═══ DOCUMENT PASSAGE
The festival, widely known as the nation's premier event for alternative black music, draws tens of thousands of people annually to its stages in Commodore Barry Park where artists like D’Angelo, Questlove, Erykah Badu and Mos Def have headlined the event over the last 10 years.

Jocelyn Cooper, who organizes the show alongside her partner Matthew Morgan, said the the festival's website, also called Afropunk, serves as a forum for black punk rockers, some of whom feel isolated in the mostly white punk scenes of their hometowns.

The number of visitors and contributors to the site has grown exponentially over the last several years and that growth prompted the duo to expand the festival to new cities, she said.

"The website has attracted folks from all over the world," Cooper said. "In particular we have a lot of folks that live in the south that just can't make it to New York but really want this kind of show."

Cooper, who once lived in Atlanta and has family in Georgia, said it was a natural first destination for the festival.
══════
=== JOB ITEM A ===
Rewrite the rows from the first one through the line containing "пользователь может выбрать", replacing "Выпадающего списка" with "Раскрывающегося списка" and leaving everything else unchanged, and leave out the pictures.
=== JOB ITEM B ===
Carry on the passage about the Afropunk festival from the point where it stops.
The rows below are unrelated to the passage about the Afropunk festival.
═══ DATASET EXTRACT
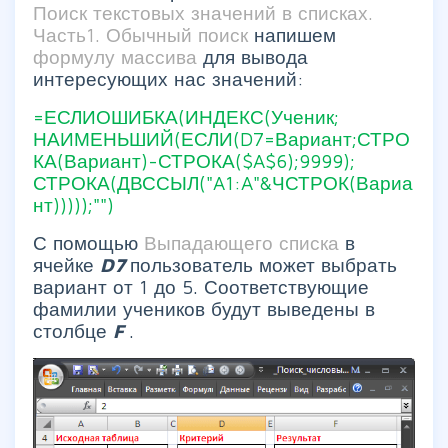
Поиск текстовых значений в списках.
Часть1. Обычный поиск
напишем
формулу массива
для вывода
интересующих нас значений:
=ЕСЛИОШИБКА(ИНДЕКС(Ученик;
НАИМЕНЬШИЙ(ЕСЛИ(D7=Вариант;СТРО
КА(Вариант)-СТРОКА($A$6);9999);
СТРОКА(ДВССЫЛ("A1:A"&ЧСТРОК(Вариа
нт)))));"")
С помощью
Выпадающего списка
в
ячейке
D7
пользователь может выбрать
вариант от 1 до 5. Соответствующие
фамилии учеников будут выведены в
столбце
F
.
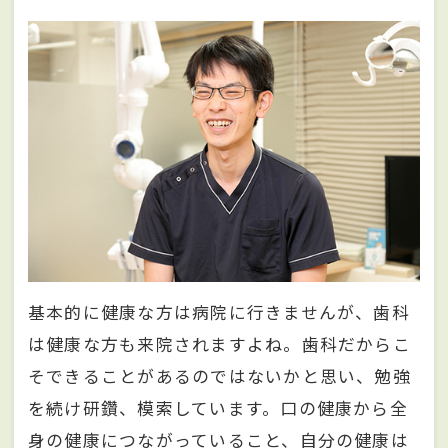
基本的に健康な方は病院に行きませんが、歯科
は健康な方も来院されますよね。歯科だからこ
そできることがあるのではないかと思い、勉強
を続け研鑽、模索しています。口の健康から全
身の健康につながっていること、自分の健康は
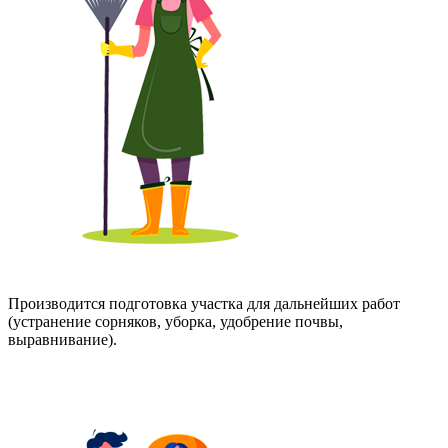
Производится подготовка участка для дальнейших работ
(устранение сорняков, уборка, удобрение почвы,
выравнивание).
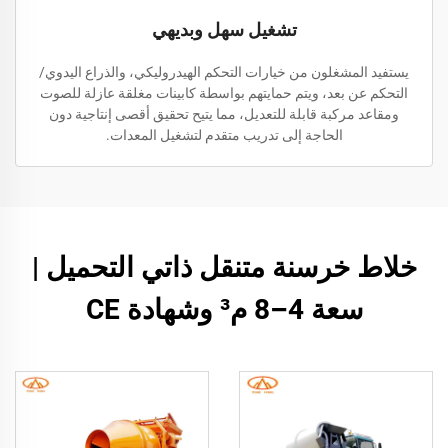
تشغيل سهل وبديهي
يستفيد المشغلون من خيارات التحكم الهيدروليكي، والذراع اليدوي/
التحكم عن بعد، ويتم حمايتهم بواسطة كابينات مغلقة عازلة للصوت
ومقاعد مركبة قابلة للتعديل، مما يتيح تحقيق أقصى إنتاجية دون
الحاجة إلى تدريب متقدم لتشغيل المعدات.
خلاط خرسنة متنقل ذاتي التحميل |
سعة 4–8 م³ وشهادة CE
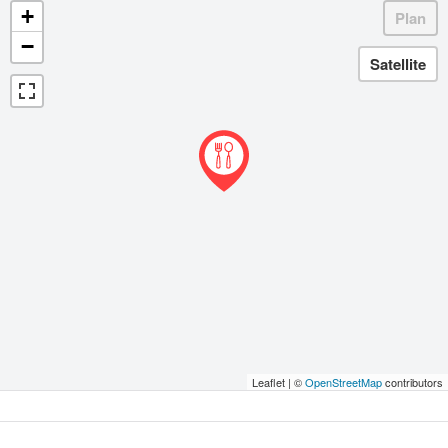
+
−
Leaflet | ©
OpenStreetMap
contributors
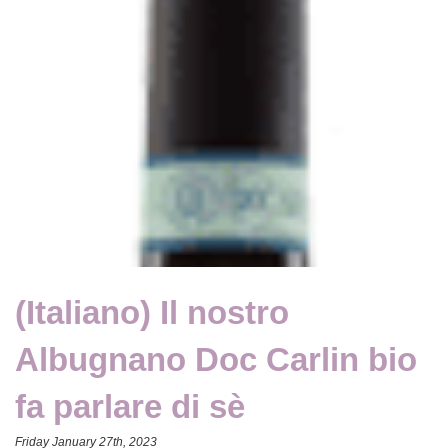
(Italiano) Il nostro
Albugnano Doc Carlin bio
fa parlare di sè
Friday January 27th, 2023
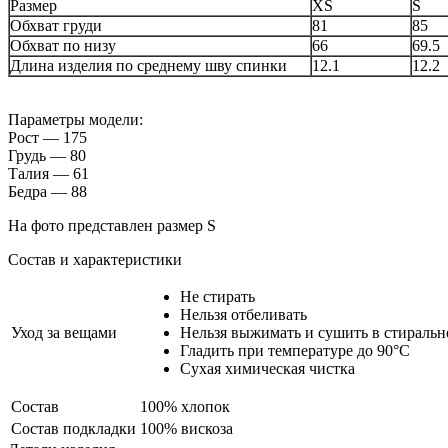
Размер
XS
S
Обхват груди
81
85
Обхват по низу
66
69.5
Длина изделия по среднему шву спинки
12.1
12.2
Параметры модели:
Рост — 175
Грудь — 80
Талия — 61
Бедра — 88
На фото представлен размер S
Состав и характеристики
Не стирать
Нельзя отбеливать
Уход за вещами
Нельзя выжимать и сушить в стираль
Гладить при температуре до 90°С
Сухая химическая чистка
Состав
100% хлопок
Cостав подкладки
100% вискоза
══════
=== EXERCISE RESPONSE A ===
Поиск текстовых значений в списках.
Часть1. Обычный поиск
напишем
формулу массива
для вывода
интересующих нас значений:
=ЕСЛИОШИБКА(ИНДЕКС(Ученик;
НАИМЕНЬШИЙ(ЕСЛИ(D7=Вариант;СТРО
КА(Вариант)-СТРОКА($A$6);9999);
СТРОКА(ДВССЫЛ("A1:A"&ЧСТРОК(Вариа
нт)))));"")
С помощью
Раскрывающегося списка
в
ячейке
D7
пользователь может выбрать

=== EXERCISE RESPONSE B ===
"This has been a dream of ours for four years," she said. "Even though I was raised in Brooklyn, I am a southerner in my soul."

Cooper sees Atlanta as a game-changer in the music scene and one of the most progressive cities in the country.

"This is where Outkast's Big Boi, CeeLo Green and Janelle Monáe made music," she said. "This city is ripe for Afropunk Fest."

Cooper is also eyeing a show in Oakland, California, but there aren't official details yet.

The first Afropunk Fest debuted in 2005 at the Brooklyn Academy of Music (BAM) in Fort Greene with approximately 250 attendees and a slew of obscure bands.

This year more than 60,000 guests and 60 bands descended upon Commodore Barry Park where D’Angelo, Lianne La Havas and Sharon Jones and the Dap-Kings headlined the two-day event.